First, instantiate the network, and, if CUDA is installed, move its weights to the GPU.

device <- torch_device(if
(cuda_is_available()) {
  "cuda"
} else {
  "cpu"
})

model <- net(d_in = d_in, d_hidden = d_hidden, d_out = d_out)
model <- model$to(device = device)

Second, create an optimizer.

optimizer <- optim_adam(model$parameters)

And third, the biggest chunk: In each epoch, iterate over training batches as well as validation batches, performing backpropagation when working on the former, while just passively reporting losses when processing the latter.

For clarity, we pack training logic and validation logic each into their own functions. train_batch() and valid_batch() will be called from inside loops over the respective batches. Those loops, in turn, will be executed for every epoch.

While train_batch() and valid_batch(), per se, trigger the usual actions in the usual order, note the device placement calls: For the model to be able to take in the data, they have to live on the same device. Then, for mean-squared-error computation to be possible, the target tensors need to live there as well.

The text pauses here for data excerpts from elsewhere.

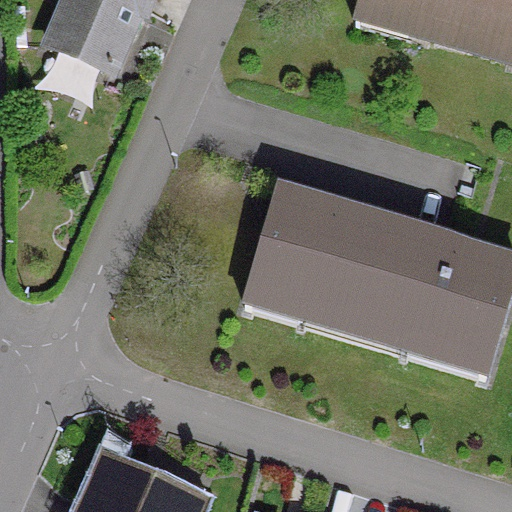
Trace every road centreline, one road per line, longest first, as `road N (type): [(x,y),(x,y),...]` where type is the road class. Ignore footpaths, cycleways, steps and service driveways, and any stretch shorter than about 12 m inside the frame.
road 1 (residential): [(58,364),(482,511)]
road 2 (residential): [(58,364),(212,0)]
road 3 (residential): [(0,493),(58,364)]
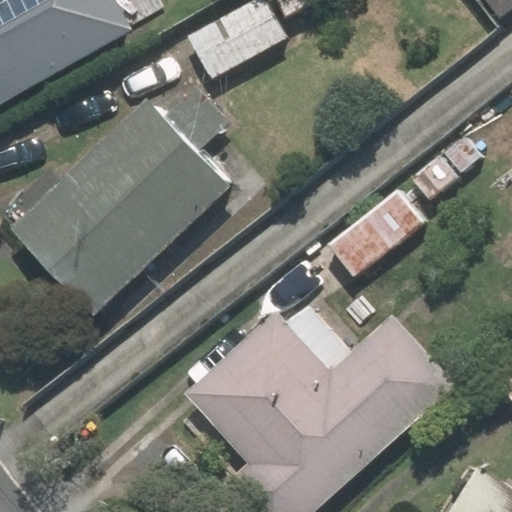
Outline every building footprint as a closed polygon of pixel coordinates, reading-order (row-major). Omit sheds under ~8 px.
[(147,0),(0,0),(0,106),(100,49),(157,16),(147,0)] [(290,45),(268,0),(264,0),(194,35),(217,81),(290,45)] [(326,0),(276,0),(289,25),(329,5),(326,0)] [(511,0),(485,0),(510,27),(511,24),(511,0)] [(206,88),(170,123),(150,102),(17,231),(103,319),(236,190),(199,152),(234,117),(206,88)] [(489,157),(468,133),(415,180),(436,203),(489,157)] [(428,219),(401,188),(337,244),(365,275),(428,219)] [(294,327),(283,315),(191,396),(254,469),(229,491),(247,511),(323,511),(465,387),(403,316),(354,358),(313,311),(294,327)] [(511,511),(511,487),(480,469),(454,511),(511,511)]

train_batch <- function(b) {
  optimizer$zero_grad()
  output <- model(b[[1]]$to(device = device))
  target <- b[[2]]$to(device = device)

  loss <- nn_mse_loss(output, target)
  loss$backward()
  optimizer$step()

  loss$item()
}

valid_batch <- function(b) {
  output <- model(b[[1]]$to(device = device))
  target <- b[[2]]$to(device = device)

  loss <- nn_mse_loss(output, target)
  loss$item()
}

The loop over epochs contains two lines that deserve special attention: model$train() and model$eval(). The former instructs torch to put the model in training mode; the latter does the opposite. With the simple model we’re using here, it wouldn’t be a problem if you forgot those calls; however, when later we’ll be using regularization layers like nn_dropout() and nn_batch_norm2d(), calling these methods in the correct places is essential. This is because these layers behave differently during evaluation and training.

num_epochs <- 200

for (epoch in 1:num_epochs) {
  model$train()
  train_loss <- c()

  # use coro::loop() for stability and performance
  coro::loop(for (b in train_dl) {
    loss <- train_batch(b)
    train_loss <- c(train_loss, loss)
  })

  cat(sprintf(
    "\nEpoch %d, training: loss: %3.5f \n",
    epoch, mean(train_loss)
  ))

  model$eval()
  valid_loss <- c()

  # disable gradient tracking to reduce memory usage
  with_no_grad({ 
    coro::loop(for (b in valid_dl) {
      loss <- valid_batch(b)
      valid_loss <- c(valid_loss, loss)
    })  
  })
  
  cat(sprintf(
    "\nEpoch %d, validation: loss: %3.5f \n",
    epoch, mean(valid_loss)
  ))
}

This completes our walk-through of manual training, and should have made more concrete my assertion that using luz significantly reduces the potential for casual (e.g., copy-paste) errors.